No hace falta imaginar el escenario: ya ocurrió. Entre 2018 y 2019 la inflación se desacopló de las paritarias y la carga de los tomadores UVA se deterioró mes a mes, sin que ninguna cláusula del contrato tuviera algo que decir. La respuesta llegó por donde suele llegar: congelamientos por decreto, esquemas de convergencia, litigios. Y es que los remedios del ordenamiento operan siempre ex post, cuando el desequilibrio ya se consumó. La imprevisión del art. 1091 del Código Civil y Comercial exige una alteración extraordinaria ajena al riesgo asumido, y los tribunales se mostraron en general reacios a admitirla en préstamos cuya esencia es, precisamente, ajustar por inflación. La doctrina del esfuerzo compartido nació de la emergencia de 2002 y lleva esa marca de origen. La revisión judicial, por definición, resuelve caso por caso, tarde y a costo alto.


La reglamentación del Banco Central esbozó, desde el origen, una salida parcial: cuando la cuota supera en más de un 10% la que habría resultado de ajustar el capital por el índice de salarios, el deudor puede solicitar la extensión del plazo hasta un 25% del original. La intuición es correcta; el alcance, insuficiente. Opera a pedido del interesado, en una escala acotada, y no estabiliza la relación cuota-ingreso: apenas la difiere. Su escasa eficacia, terminó derogando la norma en mayo del año 2024.

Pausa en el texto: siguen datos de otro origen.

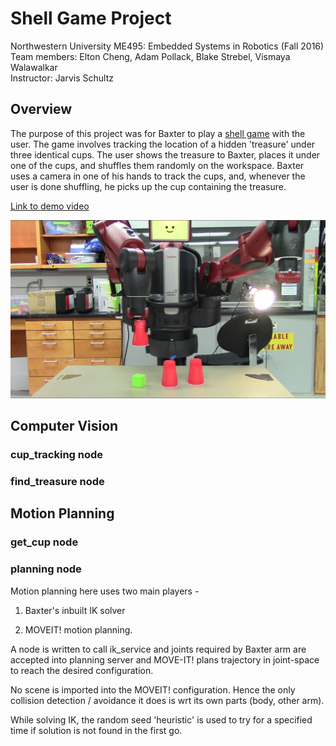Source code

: # Shell Game Project #
Northwestern University ME495: Embedded Systems in Robotics (Fall 2016)
Team members: Elton Cheng, Adam Pollack, Blake Strebel, Vismaya Walawalkar  
Instructor: Jarvis Schultz

## Overview ##
The purpose of this project was for Baxter to play a [shell game](https://en.wikipedia.org/wiki/Shell_game) with the user. The game involves tracking the location of a hidden 'treasure' under three identical cups. The user shows the treasure to Baxter, places it under one of the cups, and shuffles them randomly on the workspace. Baxter uses a camera in one of his hands to track the cups, and, whenever the user is done shuffling, he picks up the cup containing the treasure.

[Link to demo video](https://youtu.be/6UPHq3FVivk)

![overview](https://github.com/BlakeStrebel/shell_game/blob/master/images/demo_image.png)

## Computer Vision ##

### cup_tracking node ###

### find_treasure node


## Motion Planning

### get_cup node ###

### planning node ###

Motion planning here uses two main players - 
1) Baxter's inbuilt IK solver

2) MOVEIT! motion planning.

A node is written to call ik_service and joints required by Baxter arm are accepted into planning server and MOVE-IT! plans trajectory in joint-space to reach the desired configuration.

No scene is imported into the MOVEIT! configuration. Hence the only collision detection / avoidance it does is wrt its own parts (body, other arm).

While solving IK, the random seed 'heuristic' is used to try for a specified time if solution is not found in the first go.
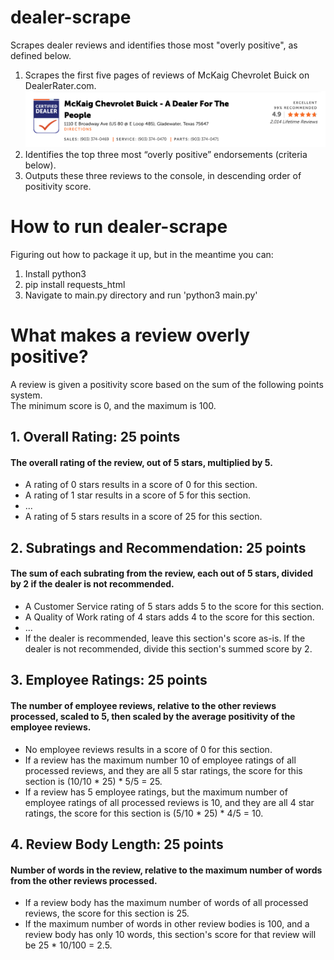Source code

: # dealer-scrape
Scrapes dealer reviews and identifies those most "overly positive", as defined below.

1. Scrapes the first five pages of reviews of McKaig Chevrolet Buick on DealerRater.com.
![McKaig dealership biography](./resources/mckaig-bio.png)
2. Identifies the top three most “overly positive” endorsements (criteria below).
3. Outputs these three reviews to the console, in descending order of positivity score.

# How to run dealer-scrape
Figuring out how to package it up, but in the meantime you can:
1. Install python3
2. pip install requests_html
3. Navigate to main.py directory and run 'python3 main.py'

# What makes a review overly positive?
A review is given a positivity score based on the sum of the following points system.<br>
The minimum score is 0, and the maximum is 100.

## 1. Overall Rating: 25 points
#### The overall rating of the review, out of 5 stars, multiplied by 5.
- A rating of 0 stars results in a score of 0 for this section.
- A rating of 1 star results in a score of 5 for this section.
- ...
- A rating of 5 stars results in a score of 25 for this section.
## 2. Subratings and Recommendation: 25 points
#### The sum of each subrating from the review, each out of 5 stars, divided by 2 if the dealer is not recommended.
- A Customer Service rating of 5 stars adds 5 to the score for this section.
- A Quality of Work rating of 4 stars adds 4 to the score for this section.
- ...
- If the dealer is recommended, leave this section's score as-is. If the dealer is not recommended, divide this section's summed score by 2.
## 3. Employee Ratings: 25 points
#### The number of employee reviews, relative to the other reviews processed, scaled to 5, then scaled by the average positivity of the employee reviews.
- No employee reviews results in a score of 0 for this section.
- If a review has the maximum number 10 of employee ratings of all processed reviews, and they are all 5 star ratings, the score for this section is (10/10 * 25) * 5/5 = 25.
- If a review has 5 employee ratings, but the maximum number of employee ratings of all processed reviews is 10, and they are all 4 star ratings, the score for this section is (5/10 * 25) * 4/5 = 10.
## 4. Review Body Length: 25 points
#### Number of words in the review, relative to the maximum number of words from the other reviews processed.
- If a review body has the maximum number of words of all processed reviews, the score for this section is 25.
- If the maximum number of words in other review bodies is 100, and a review body has only 10 words, this section's score for that review will be 25 * 10/100 = 2.5.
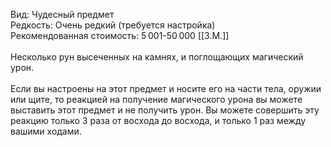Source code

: Вид: Чудесный предмет<br>
Редкость: Очень редкий (требуется настройка)<br>
Рекомендованная стоимость: 5 001-50 000 [[З.М.]]<br>
<br>
Несколько рун высеченных на камнях, и поглощающих магический урон.<br>
<br>
Если вы настроены на этот предмет и носите его на части тела, оружии или щите, то реакцией на получение магического урона вы можете выставить этот предмет и не получить урон. Вы можете совершить эту реакцию только 3 раза от восхода до восхода, и только 1 раз между вашими ходами.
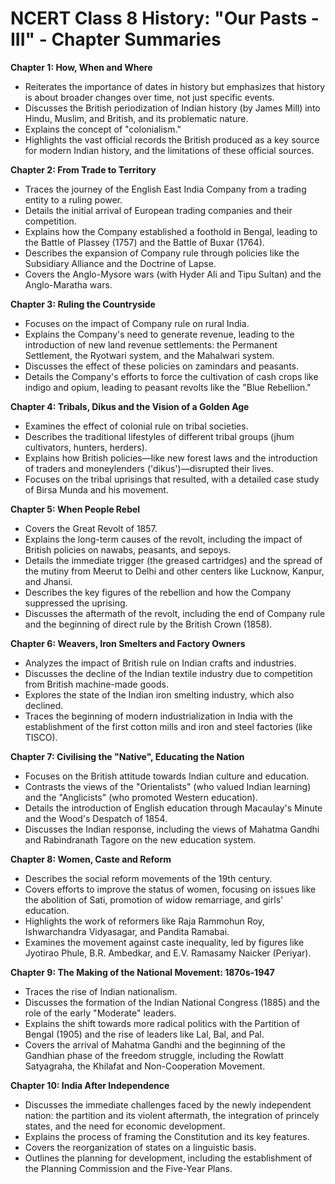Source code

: # NCERT Class 8 History: "Our Pasts - III" - Chapter Summaries

**Chapter 1: How, When and Where**
*   Reiterates the importance of dates in history but emphasizes that history is about broader changes over time, not just specific events.
*   Discusses the British periodization of Indian history (by James Mill) into Hindu, Muslim, and British, and its problematic nature.
*   Explains the concept of "colonialism."
*   Highlights the vast official records the British produced as a key source for modern Indian history, and the limitations of these official sources.

**Chapter 2: From Trade to Territory**
*   Traces the journey of the English East India Company from a trading entity to a ruling power.
*   Details the initial arrival of European trading companies and their competition.
*   Explains how the Company established a foothold in Bengal, leading to the Battle of Plassey (1757) and the Battle of Buxar (1764).
*   Describes the expansion of Company rule through policies like the Subsidiary Alliance and the Doctrine of Lapse.
*   Covers the Anglo-Mysore wars (with Hyder Ali and Tipu Sultan) and the Anglo-Maratha wars.

**Chapter 3: Ruling the Countryside**
*   Focuses on the impact of Company rule on rural India.
*   Explains the Company's need to generate revenue, leading to the introduction of new land revenue settlements: the Permanent Settlement, the Ryotwari system, and the Mahalwari system.
*   Discusses the effect of these policies on zamindars and peasants.
*   Details the Company's efforts to force the cultivation of cash crops like indigo and opium, leading to peasant revolts like the "Blue Rebellion."

**Chapter 4: Tribals, Dikus and the Vision of a Golden Age**
*   Examines the effect of colonial rule on tribal societies.
*   Describes the traditional lifestyles of different tribal groups (jhum cultivators, hunters, herders).
*   Explains how British policies—like new forest laws and the introduction of traders and moneylenders ('dikus')—disrupted their lives.
*   Focuses on the tribal uprisings that resulted, with a detailed case study of Birsa Munda and his movement.

**Chapter 5: When People Rebel**
*   Covers the Great Revolt of 1857.
*   Explains the long-term causes of the revolt, including the impact of British policies on nawabs, peasants, and sepoys.
*   Details the immediate trigger (the greased cartridges) and the spread of the mutiny from Meerut to Delhi and other centers like Lucknow, Kanpur, and Jhansi.
*   Describes the key figures of the rebellion and how the Company suppressed the uprising.
*   Discusses the aftermath of the revolt, including the end of Company rule and the beginning of direct rule by the British Crown (1858).

**Chapter 6: Weavers, Iron Smelters and Factory Owners**
*   Analyzes the impact of British rule on Indian crafts and industries.
*   Discusses the decline of the Indian textile industry due to competition from British machine-made goods.
*   Explores the state of the Indian iron smelting industry, which also declined.
*   Traces the beginning of modern industrialization in India with the establishment of the first cotton mills and iron and steel factories (like TISCO).

**Chapter 7: Civilising the "Native", Educating the Nation**
*   Focuses on the British attitude towards Indian culture and education.
*   Contrasts the views of the "Orientalists" (who valued Indian learning) and the "Anglicists" (who promoted Western education).
*   Details the introduction of English education through Macaulay's Minute and the Wood's Despatch of 1854.
*   Discusses the Indian response, including the views of Mahatma Gandhi and Rabindranath Tagore on the new education system.

**Chapter 8: Women, Caste and Reform**
*   Describes the social reform movements of the 19th century.
*   Covers efforts to improve the status of women, focusing on issues like the abolition of Sati, promotion of widow remarriage, and girls' education.
*   Highlights the work of reformers like Raja Rammohun Roy, Ishwarchandra Vidyasagar, and Pandita Ramabai.
*   Examines the movement against caste inequality, led by figures like Jyotirao Phule, B.R. Ambedkar, and E.V. Ramasamy Naicker (Periyar).

**Chapter 9: The Making of the National Movement: 1870s-1947**
*   Traces the rise of Indian nationalism.
*   Discusses the formation of the Indian National Congress (1885) and the role of the early "Moderate" leaders.
*   Explains the shift towards more radical politics with the Partition of Bengal (1905) and the rise of leaders like Lal, Bal, and Pal.
*   Covers the arrival of Mahatma Gandhi and the beginning of the Gandhian phase of the freedom struggle, including the Rowlatt Satyagraha, the Khilafat and Non-Cooperation Movement.

**Chapter 10: India After Independence**
*   Discusses the immediate challenges faced by the newly independent nation: the partition and its violent aftermath, the integration of princely states, and the need for economic development.
*   Explains the process of framing the Constitution and its key features.
*   Covers the reorganization of states on a linguistic basis.
*   Outlines the planning for development, including the establishment of the Planning Commission and the Five-Year Plans.
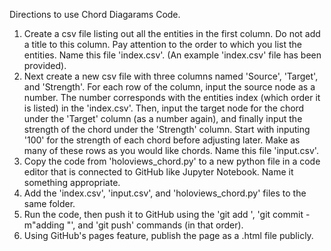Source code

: Directions to use Chord Diagarams Code.

1. Create a csv file listing out all the entities in the first column. Do not add a title to this column. Pay attention to the order to which you list the entities. Name this file 'index.csv'. (An example 'index.csv' file has been provided).
2. Next create a new csv file with three columns named 'Source', 'Target', and 'Strength'. For each row of the column, input the source node as a number. The number corresponds with the entities index (which order it is listed) in the 'index.csv'. Then, input the target node for the chord under the 'Target' column (as a number again), and finally input the strength of the chord under the 'Strength' column. Start with inputing '100' for the strength of each chord before adjusting later. Make as many of these rows as you would like chords. Name this file 'input.csv'.
3. Copy the code from 'holoviews_chord.py' to a new python file in a code editor that is connected to GitHub like Jupyter Notebook. Name it something appropriate.
4. Add the 'index.csv', 'input.csv', and 'holoviews_chord.py' files to the same folder.
5. Run the code, then push it to GitHub using the 'git add <file name>', 'git commit -m"adding <file name>"', and 'git push' commands (in that order).
6. Using GitHub's pages feature, publish the page as a .html file publicly.
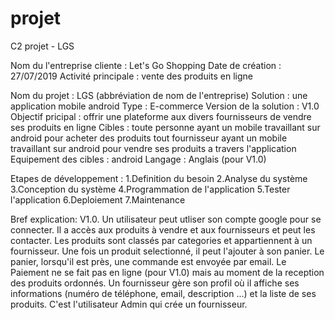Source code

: # projet
C2 projet - LGS

Nom du l'entreprise cliente : Let's Go Shopping
Date de création       		: 27/07/2019
Activité principale    		: vente des produits en ligne

Nom du projet          		: LGS (abbréviation de nom de l'entreprise)
Solution               		: une application mobile android
Type                   		: E-commerce
Version de la solution 		: V1.0
Objectif pricipal      		: offrir une plateforme aux divers fournisseurs de vendre ses produits en ligne
Cibles                 		: toute personne ayant un mobile travaillant sur android pour acheter des produits
							  tout fournisseur ayant un mobile travaillant sur android pour vendre ses produits a travers l'application
Equipement des cibles  		: android
Langage                		: Anglais (pour V1.0)

Etapes de développement		: 1.Definition du besoin
							  2.Analyse du système
						      3.Conception du système
						      4.Programmation de l'application
						      5.Tester l'application
						      6.Deploiement
						      7.Maintenance

Bref explication: V1.0.
Un utilisateur peut utliser son compte google pour se connecter.
Il a accès aux produits à vendre et aux fournisseurs et peut les contacter. 
Les produits sont classés par categories et appartiennent à un fournisseur.
Une fois un produit selectionné, il peut l'ajouter à son panier.
Le panier, lorsqu'il est près, une commande est envoyée par email.
Le Paiement ne se fait pas en ligne (pour V1.0) mais au moment de la reception des produits ordonnés.
Un fournisseur gère son profil où il affiche ses informations (numéro de téléphone, email, description ...) et la liste de ses produits.
C'est l'utilisateur Admin qui crée un fournisseur.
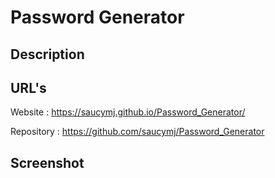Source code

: # Password Generator

## Description


## URL's
Website : https://saucymj.github.io/Password_Generator/

Repository : https://github.com/saucymj/Password_Generator


## Screenshot
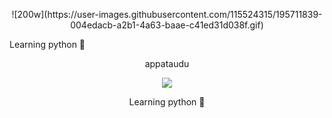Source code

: <p align="center">  
![200w](https://user-images.githubusercontent.com/115524315/195711839-004edacb-a2b1-4a63-baae-c41ed31d038f.gif)

Learning python 🐍

 

</p>
<p align="center">
    appataudu
<p align="center">  
<img src="https://komarev.com/ghpvc/?username=appataudu&color=grey">

<p align="center">  
Learning python 🐍
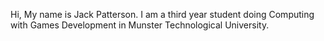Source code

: Hi, My name is Jack Patterson. I am a third year student doing Computing with Games Development in Munster Technological University.
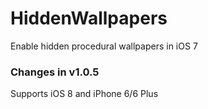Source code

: HiddenWallpapers
================

Enable hidden procedural wallpapers in iOS 7


### Changes in v1.0.5
Supports iOS 8 and iPhone 6/6 Plus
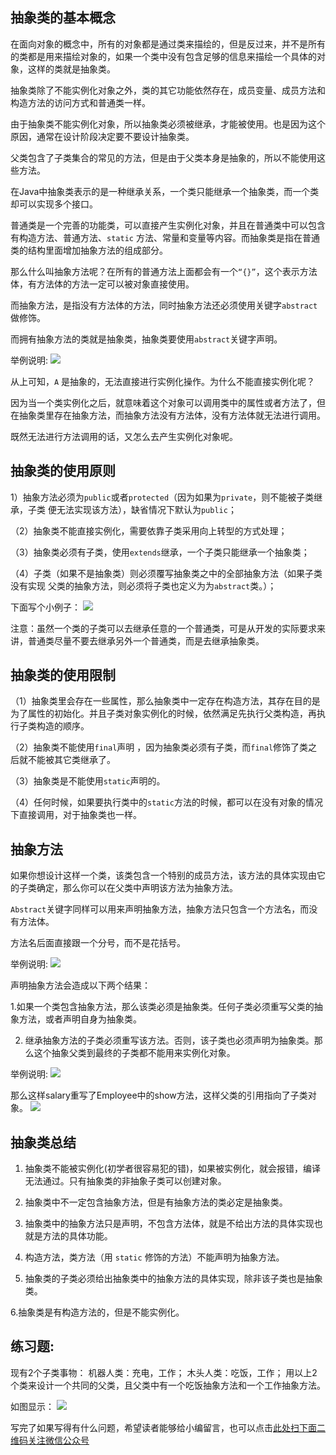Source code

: ## 抽象类的基本概念


在面向对象的概念中，所有的对象都是通过类来描绘的，但是反过来，并不是所有的类都是用来描绘对象的，如果一个类中没有包含足够的信息来描绘一个具体的对象，这样的类就是抽象类。



抽象类除了不能实例化对象之外，类的其它功能依然存在，成员变量、成员方法和构造方法的访问方式和普通类一样。



由于抽象类不能实例化对象，所以抽象类必须被继承，才能被使用。也是因为这个原因，通常在设计阶段决定要不要设计抽象类。



父类包含了子类集合的常见的方法，但是由于父类本身是抽象的，所以不能使用这些方法。



在Java中抽象类表示的是一种继承关系，一个类只能继承一个抽象类，而一个类却可以实现多个接口。



普通类是一个完善的功能类，可以直接产生实例化对象，并且在普通类中可以包含有构造方法、普通方法、`static` 方法、常量和变量等内容。而抽象类是指在普通类的结构里面增加抽象方法的组成部分。



那么什么叫抽象方法呢？在所有的普通方法上面都会有一个`“{}”`，这个表示方法体，有方法体的方法一定可以被对象直接使用。



而抽象方法，是指没有方法体的方法，同时抽象方法还必须使用关键字`abstract`做修饰。

而拥有抽象方法的类就是抽象类，抽象类要使用`abstract`关键字声明。



举例说明:
![](https://gitee.com/duchaochen/gongzhonghao/raw/master/4/30-1.jpg)

从上可知，`A` 是抽象的，无法直接进行实例化操作。为什么不能直接实例化呢？



因为当一个类实例化之后，就意味着这个对象可以调用类中的属性或者方法了，但在抽象类里存在抽象方法，而抽象方法没有方法体，没有方法体就无法进行调用。



既然无法进行方法调用的话，又怎么去产生实例化对象呢。


## 抽象类的使用原则


1）抽象方法必须为`public`或者`protected`（因为如果为`private`，则不能被子类继承，子类  便无法实现该方法），缺省情况下默认为`public`；


（2）抽象类不能直接实例化，需要依靠子类采用向上转型的方式处理；


（3）抽象类必须有子类，使用`extends`继承，一个子类只能继承一个抽象类；


（4）子类（如果不是抽象类）则必须覆写抽象类之中的全部抽象方法（如果子类没有实现  父类的抽象方法，则必须将子类也定义为为`abstract`类。）；



下面写个小例子：
![](https://gitee.com/duchaochen/gongzhonghao/raw/master/4/30-2.jpg)

注意：虽然一个类的子类可以去继承任意的一个普通类，可是从开发的实际要求来讲，普通类尽量不要去继承另外一个普通类，而是去继承抽象类。



## 抽象类的使用限制


（1）抽象类里会存在一些属性，那么抽象类中一定存在构造方法，其存在目的是为了属性的初始化。并且子类对象实例化的时候，依然满足先执行父类构造，再执行子类构造的顺序。



（2）抽象类不能使用`final`声明 ，因为抽象类必须有子类，而`final`修饰了类之后就不能被其它类继承了。



（3）抽象类是不能使用`static`声明的。



（4）任何时候，如果要执行类中的`static`方法的时候，都可以在没有对象的情况下直接调用，对于抽象类也一样。



## 抽象方法


如果你想设计这样一个类，该类包含一个特别的成员方法，该方法的具体实现由它的子类确定，那么你可以在父类中声明该方法为抽象方法。



`Abstract`关键字同样可以用来声明抽象方法，抽象方法只包含一个方法名，而没有方法体。

方法名后面直接跟一个分号，而不是花括号。



举例说明:
![](https://gitee.com/duchaochen/gongzhonghao/raw/master/4/30-3.jpg)

声明抽象方法会造成以下两个结果：

1.如果一个类包含抽象方法，那么该类必须是抽象类。任何子类必须重写父类的抽象方法，或者声明自身为抽象类。



2. 继承抽象方法的子类必须重写该方法。否则，该子类也必须声明为抽象类。那么这个抽象父类到最终的子类都不能用来实例化对象。



举例说明:
![](https://gitee.com/duchaochen/gongzhonghao/raw/master/4/30-4.jpg)

那么这样salary重写了Employee中的show方法，这样父类的引用指向了子类对象。
![](https://gitee.com/duchaochen/gongzhonghao/raw/master/4/30-5.jpg)

## 抽象类总结


1. 抽象类不能被实例化(初学者很容易犯的错)，如果被实例化，就会报错，编译无法通过。只有抽象类的非抽象子类可以创建对象。



2. 抽象类中不一定包含抽象方法，但是有抽象方法的类必定是抽象类。



3. 抽象类中的抽象方法只是声明，不包含方法体，就是不给出方法的具体实现也就是方法的具体功能。



4. 构造方法，类方法（用 `static` 修饰的方法）不能声明为抽象方法。



5. 抽象类的子类必须给出抽象类中的抽象方法的具体实现，除非该子类也是抽象类。



6.抽象类是有构造方法的，但是不能实例化。



## 练习题:


现有2个子类事物： 
机器人类：充电，工作； 
木头人类：吃饭，工作； 
用以上2个类来设计一个共同的父类，且父类中有一个吃饭抽象方法和一个工作抽象方法。



如图显示：
![](https://gitee.com/duchaochen/gongzhonghao/raw/master/4/30-6.jpg)


写完了如果写得有什么问题，希望读者能够给小编留言，也可以点击[此处扫下面二维码关注微信公众号](https://www.ycbbs.vip/?p=28 "此处扫下面二维码关注微信公众号")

El derecho comparado conoce hace décadas los instrumentos de previsión. Las hipotecas de tasa variable del mercado estadounidense incorporan topes de ajuste periódicos y de por vida, con recomposición diferida de lo que el tope dejó afuera. La UF chilena demuestra que la indexación puede sostener un mercado hipotecario profundo cuando la macroeconomía acompaña; y el UPAC colombiano demostró lo contrario: un sistema indexado sin amortiguadores terminó en colapso, intervención de la Corte Constitucional y rediseño integral del régimen. La lección es una sola: los contratos indexados de largo plazo que no prevén el desacople lo terminan resolviendo los jueces y en última intancia, los lanzamientos previa subasta judicial.


Todo contrato de treinta años es, por definición, un contrato incompleto: ningún texto puede anticipar cada estado del mundo. La pregunta relevante no es si habrá contingencias, sino quién completará el contrato cuando lleguen: las partes, mediante cláusulas de estabilización pensadas de antemano, o el decreto y el juez, mediante soluciones improvisadas después. ¿Encarecería el crédito incorporar estos mecanismos al mutuo local? Marginalmente: toda opción tiene su precio. Pero abarataría lo que de verdad cuesta caro, que es el riesgo de intervención. Lo que un inversor de largo plazo no tolera no es la extensión de plazo pactada; es el congelamiento sorpresivo.


Un mercado hipotecario profundo (letras hipotecarias, securitización, fondeo institucional) se construye sobre carteras previsibles, no sobre contratos perfectos para una de las partes, pero asimétricos. La cláusula de contingencia no es una concesión al deudor: es la condición de posibilidad de un compromiso a treinta años. Es, si se quiere, la forma contractual de la prudencia.


¿Puede consolidarse, entonces, un mercado hipotecario de largo plazo sobre contratos que no prevén su propia contingencia asimétrica? La experiencia argentina invita al escepticismo. Si el ciclo vuelve a repetirse —crédito entusiasta, desacople, emergencia—, la próxima ola de ejecuciones ya tiene fecha estimada y hasta formato: dentro de una década, más o menos, con subastas esta vez digitales. Y para cerrar: Que la modernización haya llegado antes a las subastas, que a los mutuos hipotecarios es, en rigor y en mi opinión, además de una ironía, una confesión.